Ofcom has decided that two of the planet’s most-used messaging apps deserve a spot on a list. Apple’s iMessage and Meta’s Messenger now sit on the UK speech regulator’s roll of “emerging Category 1 services,” a label that sounds bureaucratic and harmless right up until you read what Category 1 actually demands.
The Online Safety Act sorts regulated services into tiers, and Category 1 is the top shelf, reserved for the largest platforms and stacked with the heaviest obligations.
Ofcom’s freshly published register hands full Category 1 status to eleven services. Facebook, Instagram, Pinterest, Quora, Reddit, Roblox, Snapchat, TikTok, WhatsApp, X, and YouTube all made the top tier. iMessage and Messenger didn’t make that cut. They landed on the emerging list instead, next to Threads and Wikipedia, which means they sit close to the threshold and can be reclassified whenever Ofcom fancies another look.
An emerging Category 1 service, by Ofcom’s own account, need not actually resemble a Category 1 service. The regulator’s FAQ says apps can be listed “because they have a large UK user base,” even if they lack the “relevant functionalities and characteristics required.” The definition folds in on itself. A service gets flagged as nearly-Category-1 while missing the exact features that would qualify it as Category 1 in the first place.
What waits at the top of that ladder is what should worry anyone who likes sending a message without first surrendering a passport. Category 1 services can be required to offer users optional identity verification.
Ofcom leans on the word “optional” as though it ends the debate. It doesn’t. The Wikimedia Foundation already exposed the flaw. Combine optional ID checks with the parallel duty to let users block anyone who hasn’t verified, and you get a trap.
On Wikipedia, editors could block every unverified user from touching content they post, which would herd volunteers toward verifying their identities just to keep doing unpaid work. The same trap fits other collaborative platforms. Apply the logic to X, and users could block unverified accounts from adding or editing Community Notes on their posts.
Identity checks are only the opening act. Category 1 platforms also have to assess how likely adult users are to run into content that is perfectly legal yet officially unwelcome.
The Act’s definition of this “relevant content” covers material that is “abusive” on the grounds of “race,” “religion,” “sex,” “sexual orientation,” “disability,” or “gender reassignment,” along with content that “incites hatred against people…of a particular race, religion, sex or sexual orientation.” Lawful speech, catalogued and risk-assessed by order of the state.
From there the duties multiply, adding optional tools to filter that legal content, an enhanced complaints system, and consistent enforcement of terms of service.

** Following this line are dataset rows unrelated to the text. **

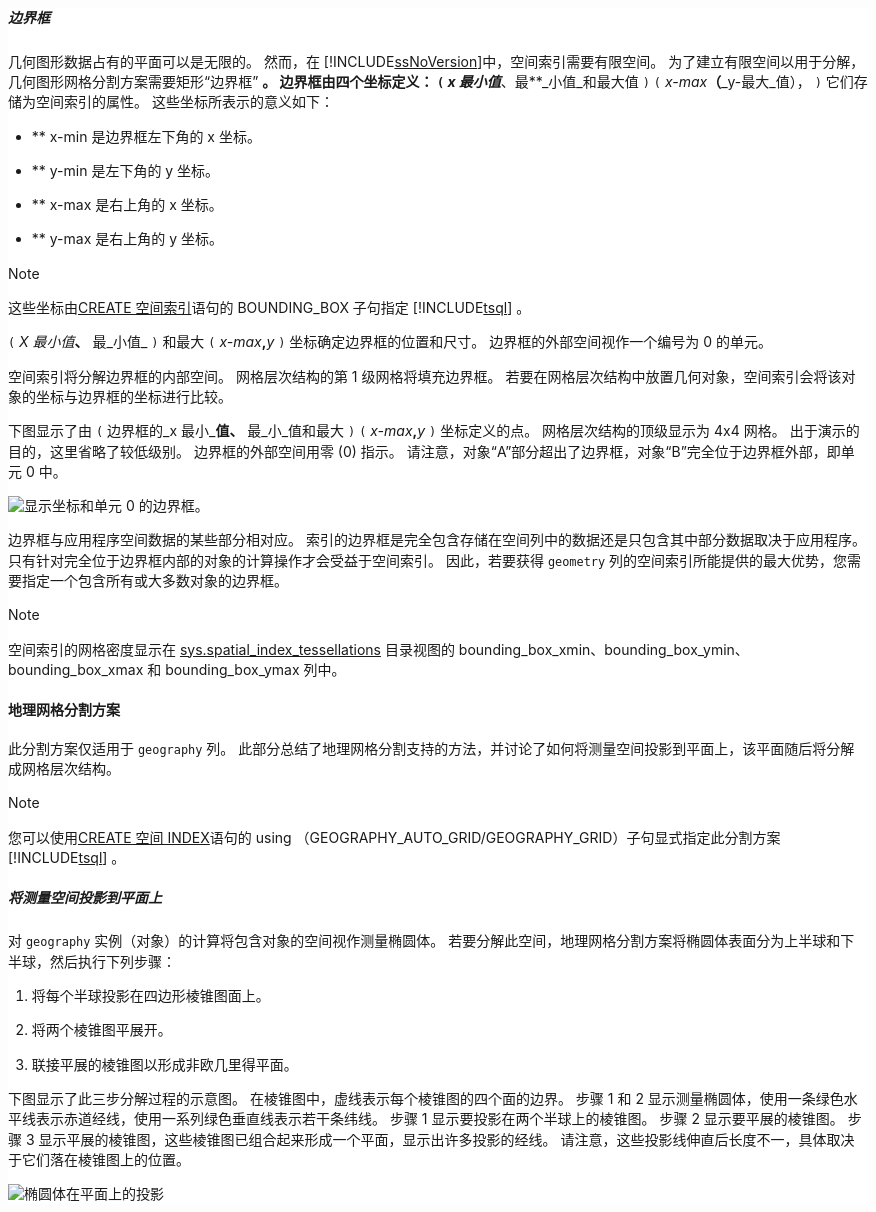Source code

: ##### <a name="the-bounding-box"></a>边界框
 几何图形数据占有的平面可以是无限的。 然而，在 [!INCLUDE[ssNoVersion](../../../includes/ssnoversion-md.md)]中，空间索引需要有限空间。 为了建立有限空间以用于分解，几何图形网格分割方案需要矩形“边界框” **。 边界框由四个坐标定义： `(` _x 最小值_**、最**_小值_和最大值 `)` `(` _x-max_**（**_y-最大_值）， `)` 它们存储为空间索引的属性。 这些坐标所表示的意义如下：

-   ** x-min 是边界框左下角的 x 坐标。

-   ** y-min 是左下角的 y 坐标。

-   ** x-max 是右上角的 x 坐标。

-   ** y-max 是右上角的 y 坐标。

> [!NOTE]
>  这些坐标由[CREATE 空间索引](/sql/t-sql/statements/create-spatial-index-transact-sql)语句的 BOUNDING_BOX 子句指定 [!INCLUDE[tsql](../../../includes/tsql-md.md)] 。

 `(` _X 最小值_**、** 最_小值_ `)` 和最大 `(` _x-max_**,**_y_ `)` 坐标确定边界框的位置和尺寸。 边界框的外部空间视作一个编号为 0 的单元。

 空间索引将分解边界框的内部空间。 网格层次结构的第 1 级网格将填充边界框。 若要在网格层次结构中放置几何对象，空间索引会将该对象的坐标与边界框的坐标进行比较。

 下图显示了由 `(` 边界框的_x 最小_**值、** 最_小_值和最大 `)` `(` _x-max_**,**_y_ `)` 坐标定义的点。 网格层次结构的顶级显示为 4x4 网格。 出于演示的目的，这里省略了较低级别。 边界框的外部空间用零 (0) 指示。 请注意，对象“A”部分超出了边界框，对象“B”完全位于边界框外部，即单元 0 中。

 ![显示坐标和单元 0 的边界框。](../../database-engine/media/spndx-bb-4x4-objects.gif "显示坐标和单元 0 的边界框。")

 边界框与应用程序空间数据的某些部分相对应。 索引的边界框是完全包含存储在空间列中的数据还是只包含其中部分数据取决于应用程序。 只有针对完全位于边界框内部的对象的计算操作才会受益于空间索引。 因此，若要获得 `geometry` 列的空间索引所能提供的最大优势，您需要指定一个包含所有或大多数对象的边界框。

> [!NOTE]
>  空间索引的网格密度显示在 [sys.spatial_index_tessellations](/sql/relational-databases/system-catalog-views/sys-spatial-index-tessellations-transact-sql) 目录视图的 bounding_box_xmin、bounding_box_ymin、bounding_box_xmax 和 bounding_box_ymax 列中。

#### <a name="the-geography-grid-tessellation-scheme"></a>地理网格分割方案
 此分割方案仅适用于 `geography` 列。 此部分总结了地理网格分割支持的方法，并讨论了如何将测量空间投影到平面上，该平面随后将分解成网格层次结构。

> [!NOTE]
>  您可以使用[CREATE 空间 INDEX](/sql/t-sql/statements/create-spatial-index-transact-sql)语句的 using （GEOGRAPHY_AUTO_GRID/GEOGRAPHY_GRID）子句显式指定此分割方案 [!INCLUDE[tsql](../../../includes/tsql-md.md)] 。

##### <a name="projection-of-the-geodetic-space-onto-a-plane"></a>将测量空间投影到平面上
 对 `geography` 实例（对象）的计算将包含对象的空间视作测量椭圆体。 若要分解此空间，地理网格分割方案将椭圆体表面分为上半球和下半球，然后执行下列步骤：

1.  将每个半球投影在四边形棱锥图面上。

2.  将两个棱锥图平展开。

3.  联接平展的棱锥图以形成非欧几里得平面。

 下图显示了此三步分解过程的示意图。 在棱锥图中，虚线表示每个棱锥图的四个面的边界。 步骤 1 和 2 显示测量椭圆体，使用一条绿色水平线表示赤道经线，使用一系列绿色垂直线表示若干条纬线。 步骤 1 显示要投影在两个半球上的棱锥图。 步骤 2 显示要平展的棱锥图。 步骤 3 显示平展的棱锥图，这些棱锥图已组合起来形成一个平面，显示出许多投影的经线。 请注意，这些投影线伸直后长度不一，具体取决于它们落在棱锥图上的位置。

 ![椭圆体在平面上的投影](../../database-engine/media/spndx-geodetic-projection.gif "椭圆体在平面上的投影")

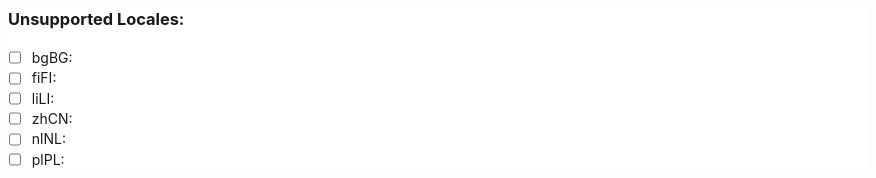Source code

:### Unsupported Locales:
- [ ] bgBG: 
- [ ] fiFI: 
- [ ] liLI: 
- [ ] zhCN: 
- [ ] nlNL: 
- [ ] plPL:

Then, with a straight face, the Act asks these platforms to publish assessments of how all this safety machinery affects users’ freedom of expression and privacy. A regime that mandates identity verification and speech monitoring now wants the companies carrying out that work to grade their own damage to free expression.
Wikimedia dragged Ofcom’s categorization rules into court in 2025, warning they stretched wide enough to rope in a nonprofit encyclopedia. The High Court dismissed the case in August 2025, though the judge left a door ajar, saying Wikimedia could return if Ofcom “(impermissibly) concludes that Wikipedia is a Category 1 service.”
He added that the ruling “does not give Ofcom and the Secretary of State a green light to implement a regime that would significantly impede Wikipedia’s operations.”
On July 10, 2026, Ofcom told Wikimedia that Wikipedia is not, for now, a Category 1 service. The reprieve arrived with Wikipedia parked on the same watch list as iMessage and Messenger.
Wikimedia described that roster as a “‘watch list’ of platforms that do not currently qualify as Category 1 services, but that could become Category 1 at any point in the future, should Ofcom choose to reassess its decision.”
The clock is already running for everyone named on these lists. Services on the full register get one month to appeal to the Upper Tribunal, and lodging an appeal suspends the relevant duties until the case resolves. Services on the emerging list get three months to bring a judicial review to the High Court.
For now, iMessage and Messenger carry no extra obligations. They sit on a government list, waiting to learn whether their own popularity becomes the reason a regulator asks for your identity before you say hello.